**PROBLEM REQUIREMENTS:** Please repeat, from the entries that follow, the lines from the one containing "509 316 97.09" through the one containing "34 121 14.32" exactly, adding nothing.
(RECORDS PROVIDED begins)
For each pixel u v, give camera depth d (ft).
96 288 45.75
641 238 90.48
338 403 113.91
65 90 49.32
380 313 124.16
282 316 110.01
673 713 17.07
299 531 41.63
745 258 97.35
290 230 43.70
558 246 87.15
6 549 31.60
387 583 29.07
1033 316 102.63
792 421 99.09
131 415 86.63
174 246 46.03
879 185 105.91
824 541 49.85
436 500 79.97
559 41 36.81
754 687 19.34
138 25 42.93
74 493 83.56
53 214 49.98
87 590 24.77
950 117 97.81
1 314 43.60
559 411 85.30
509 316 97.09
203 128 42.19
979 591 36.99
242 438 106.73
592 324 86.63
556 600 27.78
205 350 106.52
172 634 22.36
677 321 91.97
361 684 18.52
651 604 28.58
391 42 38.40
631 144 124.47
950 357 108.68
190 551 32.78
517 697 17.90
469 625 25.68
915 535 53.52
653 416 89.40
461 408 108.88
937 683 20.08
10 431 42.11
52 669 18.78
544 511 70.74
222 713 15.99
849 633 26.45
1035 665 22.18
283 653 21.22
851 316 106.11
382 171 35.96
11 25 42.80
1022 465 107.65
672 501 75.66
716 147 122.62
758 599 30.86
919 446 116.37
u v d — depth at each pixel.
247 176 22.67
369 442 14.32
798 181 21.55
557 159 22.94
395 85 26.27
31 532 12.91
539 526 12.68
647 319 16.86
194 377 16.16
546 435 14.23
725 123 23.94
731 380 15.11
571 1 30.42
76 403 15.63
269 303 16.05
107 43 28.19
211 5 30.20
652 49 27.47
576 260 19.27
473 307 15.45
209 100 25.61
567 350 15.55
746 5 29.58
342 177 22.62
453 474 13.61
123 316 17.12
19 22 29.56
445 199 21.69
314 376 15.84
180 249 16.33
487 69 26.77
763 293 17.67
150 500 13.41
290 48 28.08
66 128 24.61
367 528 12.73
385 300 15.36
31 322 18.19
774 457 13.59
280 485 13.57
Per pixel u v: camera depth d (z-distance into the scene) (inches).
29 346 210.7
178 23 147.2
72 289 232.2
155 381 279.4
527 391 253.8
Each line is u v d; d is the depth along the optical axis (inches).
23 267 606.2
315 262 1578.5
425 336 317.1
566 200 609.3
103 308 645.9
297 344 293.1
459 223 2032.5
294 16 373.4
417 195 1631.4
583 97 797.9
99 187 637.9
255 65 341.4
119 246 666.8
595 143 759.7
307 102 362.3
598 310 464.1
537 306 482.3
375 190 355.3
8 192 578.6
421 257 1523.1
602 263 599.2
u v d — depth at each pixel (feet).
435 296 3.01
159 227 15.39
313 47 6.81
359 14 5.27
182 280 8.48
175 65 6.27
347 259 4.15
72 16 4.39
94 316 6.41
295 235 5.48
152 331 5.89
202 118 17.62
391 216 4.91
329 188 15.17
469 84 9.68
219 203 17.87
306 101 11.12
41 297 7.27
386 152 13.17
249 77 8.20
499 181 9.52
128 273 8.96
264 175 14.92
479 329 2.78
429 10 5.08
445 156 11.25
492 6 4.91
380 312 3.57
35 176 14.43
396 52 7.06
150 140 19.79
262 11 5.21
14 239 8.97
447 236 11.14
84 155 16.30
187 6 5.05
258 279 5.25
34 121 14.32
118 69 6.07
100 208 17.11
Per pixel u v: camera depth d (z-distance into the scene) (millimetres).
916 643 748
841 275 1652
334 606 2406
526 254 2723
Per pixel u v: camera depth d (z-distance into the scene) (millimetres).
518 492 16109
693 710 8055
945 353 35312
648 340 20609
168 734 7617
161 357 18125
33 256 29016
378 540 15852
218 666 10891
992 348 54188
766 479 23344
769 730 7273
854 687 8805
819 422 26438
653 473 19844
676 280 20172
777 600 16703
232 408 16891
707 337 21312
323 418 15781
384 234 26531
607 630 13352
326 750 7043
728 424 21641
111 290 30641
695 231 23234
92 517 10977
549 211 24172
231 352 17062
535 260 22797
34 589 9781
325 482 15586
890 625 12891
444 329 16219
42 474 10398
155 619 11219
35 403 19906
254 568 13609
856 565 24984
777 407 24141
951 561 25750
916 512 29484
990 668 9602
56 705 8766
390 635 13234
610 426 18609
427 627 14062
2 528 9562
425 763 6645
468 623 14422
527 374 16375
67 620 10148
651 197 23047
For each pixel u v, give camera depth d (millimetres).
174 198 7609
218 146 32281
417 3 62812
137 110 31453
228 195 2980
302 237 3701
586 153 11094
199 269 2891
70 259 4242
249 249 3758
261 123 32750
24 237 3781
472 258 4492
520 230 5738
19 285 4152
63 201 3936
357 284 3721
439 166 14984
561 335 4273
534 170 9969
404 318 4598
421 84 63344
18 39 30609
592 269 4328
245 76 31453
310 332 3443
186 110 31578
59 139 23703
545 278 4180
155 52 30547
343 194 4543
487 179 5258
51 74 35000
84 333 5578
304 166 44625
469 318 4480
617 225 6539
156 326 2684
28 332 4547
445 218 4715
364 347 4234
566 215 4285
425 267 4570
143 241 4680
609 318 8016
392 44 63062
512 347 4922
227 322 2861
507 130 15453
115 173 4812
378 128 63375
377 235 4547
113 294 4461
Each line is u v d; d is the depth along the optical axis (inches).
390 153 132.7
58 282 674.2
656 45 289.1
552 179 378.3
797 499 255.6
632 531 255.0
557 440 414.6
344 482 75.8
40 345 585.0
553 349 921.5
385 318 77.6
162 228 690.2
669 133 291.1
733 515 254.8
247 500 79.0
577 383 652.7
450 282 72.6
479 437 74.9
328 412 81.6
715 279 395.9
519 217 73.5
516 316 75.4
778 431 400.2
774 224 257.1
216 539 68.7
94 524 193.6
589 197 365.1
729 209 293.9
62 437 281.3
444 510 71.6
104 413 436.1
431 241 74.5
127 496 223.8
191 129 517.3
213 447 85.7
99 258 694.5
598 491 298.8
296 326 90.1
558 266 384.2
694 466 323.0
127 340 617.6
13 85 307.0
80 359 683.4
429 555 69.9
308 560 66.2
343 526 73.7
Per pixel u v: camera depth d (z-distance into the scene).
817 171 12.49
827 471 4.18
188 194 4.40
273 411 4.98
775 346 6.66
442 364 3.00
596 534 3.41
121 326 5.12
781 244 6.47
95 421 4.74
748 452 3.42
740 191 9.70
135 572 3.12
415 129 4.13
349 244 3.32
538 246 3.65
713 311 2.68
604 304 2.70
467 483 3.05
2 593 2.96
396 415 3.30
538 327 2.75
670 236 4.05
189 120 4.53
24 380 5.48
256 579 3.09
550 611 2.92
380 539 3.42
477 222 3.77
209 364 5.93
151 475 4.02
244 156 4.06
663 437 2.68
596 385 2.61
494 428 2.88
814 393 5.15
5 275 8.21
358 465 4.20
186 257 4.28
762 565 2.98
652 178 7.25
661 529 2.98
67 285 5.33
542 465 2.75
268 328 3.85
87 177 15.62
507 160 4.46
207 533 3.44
(RECORDS PROVIDED ends)
**RESPONSE TO THE EXERCISE:**
509 316 97.09
203 128 42.19
979 591 36.99
242 438 106.73
592 324 86.63
556 600 27.78
205 350 106.52
172 634 22.36
677 321 91.97
361 684 18.52
651 604 28.58
391 42 38.40
631 144 124.47
950 357 108.68
190 551 32.78
517 697 17.90
469 625 25.68
915 535 53.52
653 416 89.40
461 408 108.88
937 683 20.08
10 431 42.11
52 669 18.78
544 511 70.74
222 713 15.99
849 633 26.45
1035 665 22.18
283 653 21.22
851 316 106.11
382 171 35.96
11 25 42.80
1022 465 107.65
672 501 75.66
716 147 122.62
758 599 30.86
919 446 116.37
u v d — depth at each pixel.
247 176 22.67
369 442 14.32
798 181 21.55
557 159 22.94
395 85 26.27
31 532 12.91
539 526 12.68
647 319 16.86
194 377 16.16
546 435 14.23
725 123 23.94
731 380 15.11
571 1 30.42
76 403 15.63
269 303 16.05
107 43 28.19
211 5 30.20
652 49 27.47
576 260 19.27
473 307 15.45
209 100 25.61
567 350 15.55
746 5 29.58
342 177 22.62
453 474 13.61
123 316 17.12
19 22 29.56
445 199 21.69
314 376 15.84
180 249 16.33
487 69 26.77
763 293 17.67
150 500 13.41
290 48 28.08
66 128 24.61
367 528 12.73
385 300 15.36
31 322 18.19
774 457 13.59
280 485 13.57
Per pixel u v: camera depth d (z-distance into the scene) (inches).
29 346 210.7
178 23 147.2
72 289 232.2
155 381 279.4
527 391 253.8
Each line is u v d; d is the depth along the optical axis (inches).
23 267 606.2
315 262 1578.5
425 336 317.1
566 200 609.3
103 308 645.9
297 344 293.1
459 223 2032.5
294 16 373.4
417 195 1631.4
583 97 797.9
99 187 637.9
255 65 341.4
119 246 666.8
595 143 759.7
307 102 362.3
598 310 464.1
537 306 482.3
375 190 355.3
8 192 578.6
421 257 1523.1
602 263 599.2
u v d — depth at each pixel (feet).
435 296 3.01
159 227 15.39
313 47 6.81
359 14 5.27
182 280 8.48
175 65 6.27
347 259 4.15
72 16 4.39
94 316 6.41
295 235 5.48
152 331 5.89
202 118 17.62
391 216 4.91
329 188 15.17
469 84 9.68
219 203 17.87
306 101 11.12
41 297 7.27
386 152 13.17
249 77 8.20
499 181 9.52
128 273 8.96
264 175 14.92
479 329 2.78
429 10 5.08
445 156 11.25
492 6 4.91
380 312 3.57
35 176 14.43
396 52 7.06
150 140 19.79
262 11 5.21
14 239 8.97
447 236 11.14
84 155 16.30
187 6 5.05
258 279 5.25
34 121 14.32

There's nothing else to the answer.